*INSTRUCTIONS FOR THE TASK*.
Leave out the pictures and retype all the entries below exactly.

*Extracted page text data*.
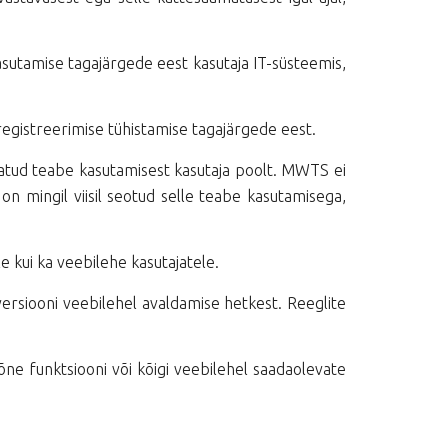
sutamise tagajärgede eest kasutaja IT-süsteemis,
egistreerimise tühistamise tagajärgede eest.
tatud teabe kasutamisest kasutaja poolt. MWTS ei
on mingil viisil seotud selle teabe kasutamisega,
kui ka veebilehe kasutajatele.
versiooni veebilehel avaldamise hetkest. Reeglite
mõne funktsiooni või kõigi veebilehel saadaolevate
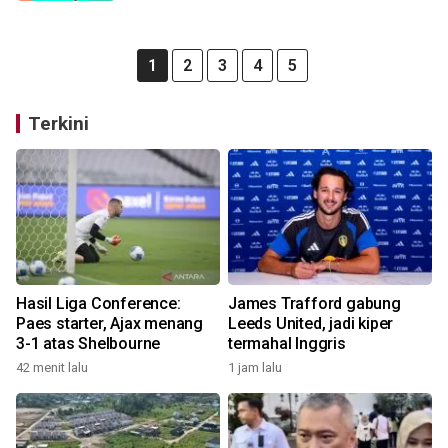
1
2
3
4
5
Terkini
Hasil Liga Conference:
James Trafford gabung
Paes starter, Ajax menang
Leeds United, jadi kiper
3-1 atas Shelbourne
termahal Inggris
42 menit lalu
1 jam lalu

*ANSWER FOR THIS EXERCISE*.
sutamise tagajärgede eest kasutaja IT-süsteemis,
egistreerimise tühistamise tagajärgede eest.
tatud teabe kasutamisest kasutaja poolt. MWTS ei
on mingil viisil seotud selle teabe kasutamisega,
kui ka veebilehe kasutajatele.
versiooni veebilehel avaldamise hetkest. Reeglite
mõne funktsiooni või kõigi veebilehel saadaolevate
1
2
3
4
5
Terkini
Hasil Liga Conference:
James Trafford gabung
Paes starter, Ajax menang
Leeds United, jadi kiper
3-1 atas Shelbourne
termahal Inggris
42 menit lalu
1 jam lalu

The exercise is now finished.